Irgendwann, gegen Ende des Films, spüre ich, wie etwas Schweres auf meine Schulter sinkt. Ihr Kopf. Sie muss wohl eingeschlafen sein.
Ich mache den Fernseher aus und lehne mich ein bisschen zurück. Eigentlich müsste ich ja auf Toilette, aber ich will nicht aufstehen und sie wecken. Sie sieht so süß aus, wenn sie schläft. Und den Auf-Toilette-Geh-Drang kann ich noch eine Weile bekämpfen. Und irgendwie ist es hier ja doch sehr gemütlich. So warm und kuschelig... langsam gleite ich in meine Traumwelt ab.
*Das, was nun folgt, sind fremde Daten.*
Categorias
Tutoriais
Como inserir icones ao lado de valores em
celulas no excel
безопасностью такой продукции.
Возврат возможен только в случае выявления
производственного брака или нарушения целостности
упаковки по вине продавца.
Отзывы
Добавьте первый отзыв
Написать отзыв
Plötzlich bewegt sie sich und ich schrecke auf. Sie hat ihr Gesicht verzogen und murmelt etwas Unverständliches vor sich hin. Dann fängt sie an, sich hin und her zu werfen. Anscheinend träumt sie schlecht. Mit Schrecken sehe ich eine Träne ihre Wange hinunterkullern. Und dann schreit sie. Ganz laut. "Neeeeeiiiiiinn!" Sie schluchzt. Ich schüttle sie, um sie aus diesem Traum zu reißen. Aber sie wacht nicht auf. "Kathleen! Wach auf!" Ich schüttle sie ein zweites Mal. Gott sei Dank! Sie öffnet die Augen und schaut sich ein wenig benommen um. Dann fällt ihr Blick auf mich. "Stephan? Was ist los?" "Du hast geträumt", sage ich, "und du hast geweint". Sie seufzt. "Ja, das passiert in letzter Zeit häufiger". Vielleicht bilde ich mir das nur ein, aber es sieht so aus, als verschließe sich ihr Gesicht bei diesen Worten.
Sie gähnt. "Oh Mann, ich bin hundemüde. Räumen wir schnell das alles auf und dann nicht wie ins Bett." "Okay, dann lass uns mal anfangen!"
Da wir zu zweit sind, verschwindet das kleine Durcheinander, was wir fabriziert haben, auch wie von Zauberhand. Schließlich sind wir fertig. "Ich geh dann mal ins Bett", sagt Kathleen "Gute Nacht und schlaf schön". "Ja, du auch. Ich gehe noch ein bisschen in die Bibliothek. Was lesen." Müde schlurft sie zur Tür hinaus. Oh Mann! Sie muss echt fertig sein. Ich bewege mich Richtung Bibliothek. Ich habe vorhin ein ganz schönes Buch entdeckt. Eine Reihe von Rainer M. Schröder. Irgendetwas mit einem Falken. Ahhh... es heißt "Der Flug des Falken". Ich schlage das Buch auf und beginne zu lesen. Als ich auf der dritten Seite bin, merke ich jedoch, dass ich mich nicht konzentrieren kann. Ich lese den Absatz bestimmt schon zum fünften Mal, ohne dass ich irgendetwas vom Inhalt mitbekommen hätte. Ich seufze. Das hat keinen Zweck. Also gehe ich ins Bett. Zuviel Schlaf schadet nie.